*** Recorded data ***

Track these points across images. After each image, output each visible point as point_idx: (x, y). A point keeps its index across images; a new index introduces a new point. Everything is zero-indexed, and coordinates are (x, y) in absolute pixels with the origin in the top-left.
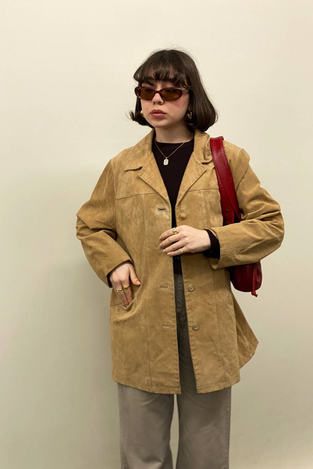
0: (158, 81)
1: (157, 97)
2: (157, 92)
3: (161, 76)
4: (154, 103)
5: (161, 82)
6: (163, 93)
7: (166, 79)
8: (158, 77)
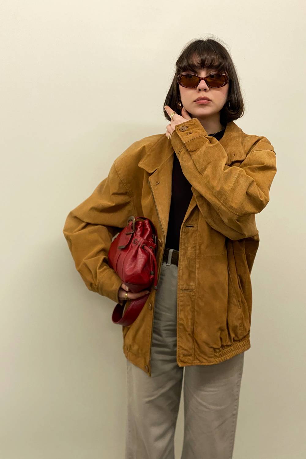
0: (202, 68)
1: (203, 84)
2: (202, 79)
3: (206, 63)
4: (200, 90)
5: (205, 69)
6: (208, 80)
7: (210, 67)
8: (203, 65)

*** End of Recorded data ***
*** Recorded data ***

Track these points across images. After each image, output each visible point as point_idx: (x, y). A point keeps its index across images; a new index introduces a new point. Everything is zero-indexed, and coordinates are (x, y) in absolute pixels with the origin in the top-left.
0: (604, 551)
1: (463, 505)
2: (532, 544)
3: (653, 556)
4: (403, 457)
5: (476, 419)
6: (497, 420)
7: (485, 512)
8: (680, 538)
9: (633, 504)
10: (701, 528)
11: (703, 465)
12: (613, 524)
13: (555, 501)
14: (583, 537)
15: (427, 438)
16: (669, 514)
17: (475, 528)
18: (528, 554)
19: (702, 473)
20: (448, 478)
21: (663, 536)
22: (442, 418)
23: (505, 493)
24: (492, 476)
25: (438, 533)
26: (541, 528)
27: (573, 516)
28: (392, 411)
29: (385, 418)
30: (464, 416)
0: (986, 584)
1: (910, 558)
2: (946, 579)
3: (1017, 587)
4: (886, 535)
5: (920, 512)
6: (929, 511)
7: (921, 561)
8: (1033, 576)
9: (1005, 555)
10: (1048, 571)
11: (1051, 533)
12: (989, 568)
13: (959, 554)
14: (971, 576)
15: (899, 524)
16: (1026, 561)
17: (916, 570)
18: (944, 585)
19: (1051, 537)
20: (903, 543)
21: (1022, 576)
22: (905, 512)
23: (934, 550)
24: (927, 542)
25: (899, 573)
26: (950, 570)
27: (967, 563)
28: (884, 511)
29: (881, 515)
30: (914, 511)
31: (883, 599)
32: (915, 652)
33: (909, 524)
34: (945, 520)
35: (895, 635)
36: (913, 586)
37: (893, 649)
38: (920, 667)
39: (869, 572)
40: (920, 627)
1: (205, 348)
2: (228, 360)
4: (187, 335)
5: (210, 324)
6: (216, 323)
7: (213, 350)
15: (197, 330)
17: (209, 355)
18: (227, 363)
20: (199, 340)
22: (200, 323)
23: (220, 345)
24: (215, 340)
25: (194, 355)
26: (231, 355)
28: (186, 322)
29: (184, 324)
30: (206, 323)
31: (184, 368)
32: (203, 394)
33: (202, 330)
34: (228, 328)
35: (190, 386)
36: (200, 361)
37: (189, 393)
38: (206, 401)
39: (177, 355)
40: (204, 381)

*** End of Recorded data ***

• **Work request**: Lines wanted from the listing above: the line with "5: (476, 419)" up to and including the line with "32: (915, 652)". Please write them out exactly, adding nothing else.

• **Response**:
5: (476, 419)
6: (497, 420)
7: (485, 512)
8: (680, 538)
9: (633, 504)
10: (701, 528)
11: (703, 465)
12: (613, 524)
13: (555, 501)
14: (583, 537)
15: (427, 438)
16: (669, 514)
17: (475, 528)
18: (528, 554)
19: (702, 473)
20: (448, 478)
21: (663, 536)
22: (442, 418)
23: (505, 493)
24: (492, 476)
25: (438, 533)
26: (541, 528)
27: (573, 516)
28: (392, 411)
29: (385, 418)
30: (464, 416)
0: (986, 584)
1: (910, 558)
2: (946, 579)
3: (1017, 587)
4: (886, 535)
5: (920, 512)
6: (929, 511)
7: (921, 561)
8: (1033, 576)
9: (1005, 555)
10: (1048, 571)
11: (1051, 533)
12: (989, 568)
13: (959, 554)
14: (971, 576)
15: (899, 524)
16: (1026, 561)
17: (916, 570)
18: (944, 585)
19: (1051, 537)
20: (903, 543)
21: (1022, 576)
22: (905, 512)
23: (934, 550)
24: (927, 542)
25: (899, 573)
26: (950, 570)
27: (967, 563)
28: (884, 511)
29: (881, 515)
30: (914, 511)
31: (883, 599)
32: (915, 652)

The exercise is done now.